Mar 26, 2020 • 17min
COVID-19, communities in need
Since the COVID-19 pandemic hit, Kim Bui, director of audience innovation at the Arizona Republic, has looked to her readers to help guide the paper’s coverage. Bui says she texts with her readers and works in real time to find the answers they need.On this week’s Kicker, Kyle Pope, editor and publisher of CJR, speaks with Bui and Mathew Ingram, CJR’s chief digital writer, on how newsrooms have struggled to create a two-way conversation with their readers in the past. Without time for cautious planning, papers may learn how to serve their communities best.

Mar 12, 2020 • 23min
Local media and COVID-19: the canary in the coalmine
When an outbreak like the Covid-19 pandemic hits, local journalists serve as first responders for global surveillance efforts. Elisabeth Rosenthal was a young physician when the AIDS epidemic hit New York City; she later covered the SARS crisis in China for the New York Times. Samantha Pak is senior editor at the Kirkland Reporter, the local paper covering Life Care Center nursing home, where 19 residents have died from the coronavirus. On this week’s Kicker, Rosenthal, who is editor-in-chief of Kaiser Health News, and Pak speak with Kyle Pope, editor and publisher of CJR, about the advantage of the local news template and what happens when we substitute politics for science.

Mar 5, 2020 • 22min
When the circus comes to town: The Storm Lake Times in Iowa
Hillary Clinton and Donald Trump didn’t visit towns like Storm Lake, Iowa in 2016. This election cycle, things are much different. Art Cullen, editor and co-owner of the Storm Lake Times, and winner of the 2017 Pulitzer for Editorial Writing, has interviewed 15 presidential candidates, including Elizabeth Warren, Bernie Sanders, Joe Biden, and Pete Buttigieg.
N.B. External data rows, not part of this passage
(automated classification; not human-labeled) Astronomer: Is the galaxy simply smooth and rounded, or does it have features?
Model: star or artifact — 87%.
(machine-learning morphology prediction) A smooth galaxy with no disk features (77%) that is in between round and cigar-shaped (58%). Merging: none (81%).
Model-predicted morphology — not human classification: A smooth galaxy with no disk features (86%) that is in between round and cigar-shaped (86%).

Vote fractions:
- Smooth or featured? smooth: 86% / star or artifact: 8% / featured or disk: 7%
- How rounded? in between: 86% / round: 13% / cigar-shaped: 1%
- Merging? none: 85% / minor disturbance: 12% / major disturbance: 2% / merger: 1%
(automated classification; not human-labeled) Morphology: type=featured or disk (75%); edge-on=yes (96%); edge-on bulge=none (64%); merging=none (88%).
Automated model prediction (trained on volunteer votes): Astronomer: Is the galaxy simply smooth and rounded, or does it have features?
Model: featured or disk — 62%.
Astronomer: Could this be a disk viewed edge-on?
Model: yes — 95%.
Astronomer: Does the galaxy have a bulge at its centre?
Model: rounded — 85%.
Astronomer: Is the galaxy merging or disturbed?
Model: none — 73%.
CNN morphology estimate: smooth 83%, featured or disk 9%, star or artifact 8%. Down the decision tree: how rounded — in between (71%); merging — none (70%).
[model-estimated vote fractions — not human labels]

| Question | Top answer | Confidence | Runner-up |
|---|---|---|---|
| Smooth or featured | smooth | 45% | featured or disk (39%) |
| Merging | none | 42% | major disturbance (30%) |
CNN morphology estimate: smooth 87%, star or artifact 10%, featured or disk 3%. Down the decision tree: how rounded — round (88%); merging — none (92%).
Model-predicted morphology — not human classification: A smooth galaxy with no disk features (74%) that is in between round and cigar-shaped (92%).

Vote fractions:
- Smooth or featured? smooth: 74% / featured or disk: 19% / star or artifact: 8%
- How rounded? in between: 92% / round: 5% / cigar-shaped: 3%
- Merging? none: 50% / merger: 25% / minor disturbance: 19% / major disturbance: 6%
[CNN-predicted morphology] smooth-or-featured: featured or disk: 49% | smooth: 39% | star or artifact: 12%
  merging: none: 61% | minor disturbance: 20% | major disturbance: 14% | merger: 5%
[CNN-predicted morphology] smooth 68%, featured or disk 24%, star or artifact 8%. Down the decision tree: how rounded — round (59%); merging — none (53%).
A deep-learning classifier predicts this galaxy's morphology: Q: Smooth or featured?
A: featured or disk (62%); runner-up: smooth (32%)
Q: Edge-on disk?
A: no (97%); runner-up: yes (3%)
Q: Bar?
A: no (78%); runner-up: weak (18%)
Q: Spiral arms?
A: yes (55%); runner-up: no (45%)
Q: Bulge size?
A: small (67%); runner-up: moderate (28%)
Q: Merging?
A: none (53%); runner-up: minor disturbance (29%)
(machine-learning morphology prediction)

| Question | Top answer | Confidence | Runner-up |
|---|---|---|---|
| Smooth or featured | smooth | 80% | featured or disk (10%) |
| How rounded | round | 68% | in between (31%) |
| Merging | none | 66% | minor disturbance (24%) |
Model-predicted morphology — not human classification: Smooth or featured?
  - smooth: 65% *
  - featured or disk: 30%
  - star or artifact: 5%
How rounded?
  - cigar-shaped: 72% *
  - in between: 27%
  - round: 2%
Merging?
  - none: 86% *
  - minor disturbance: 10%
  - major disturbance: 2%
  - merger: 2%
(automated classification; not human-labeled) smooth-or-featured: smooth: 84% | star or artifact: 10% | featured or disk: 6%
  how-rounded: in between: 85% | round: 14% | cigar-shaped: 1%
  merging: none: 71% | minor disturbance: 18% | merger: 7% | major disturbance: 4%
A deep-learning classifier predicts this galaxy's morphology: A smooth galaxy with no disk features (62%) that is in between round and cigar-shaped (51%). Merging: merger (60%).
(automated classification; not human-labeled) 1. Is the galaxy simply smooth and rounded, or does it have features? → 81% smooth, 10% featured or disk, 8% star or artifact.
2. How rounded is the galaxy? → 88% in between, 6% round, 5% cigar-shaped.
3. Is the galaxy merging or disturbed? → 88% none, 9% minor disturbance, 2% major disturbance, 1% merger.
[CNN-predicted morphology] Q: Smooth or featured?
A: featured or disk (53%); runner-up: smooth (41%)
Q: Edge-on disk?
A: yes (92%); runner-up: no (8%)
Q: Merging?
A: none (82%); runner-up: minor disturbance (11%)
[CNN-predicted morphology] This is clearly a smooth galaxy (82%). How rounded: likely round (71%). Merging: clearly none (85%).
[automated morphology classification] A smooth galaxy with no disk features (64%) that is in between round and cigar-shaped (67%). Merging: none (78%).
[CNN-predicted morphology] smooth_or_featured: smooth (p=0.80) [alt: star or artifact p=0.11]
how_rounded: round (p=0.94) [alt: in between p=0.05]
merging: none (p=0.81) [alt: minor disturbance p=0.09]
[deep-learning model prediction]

On this week’s Kicker, he talks to Kyle Pope, editor and publisher of CJR, about what national political reporters get wrong and what they should be focused on instead.Cullen is the author of “Storm Lake: Change, Resilience, and Hope in America’s Heartland” (Penguin, 2018)

Feb 28, 2020 • 20min
A war correspondent covers the climate crisis
Kadir van Lohuizen reports on the climate crisis with the same techniques he brought to his work as a war correspondent. His photography, video, and written work focus on the point of conflict between the crisis and human life. This week, Kyle Pope, editor and publisher of CJR, speaks with van Lohuizen about what kind of climate disaster coverage inspires real action.

Feb 20, 2020 • 16min
Family leave and the diversity edge
Jess Brammar is the new editor in chief of HuffPost UK. She is also 7 months pregnant. When it comes to family leave policy, American news outlets lag behind their European counterparts. On this week’s Kicker, Brammar joins Kyle Pope, the editor and publisher of CJR, to discuss that difference and how family leave might just give newsrooms the diversity they need to survive.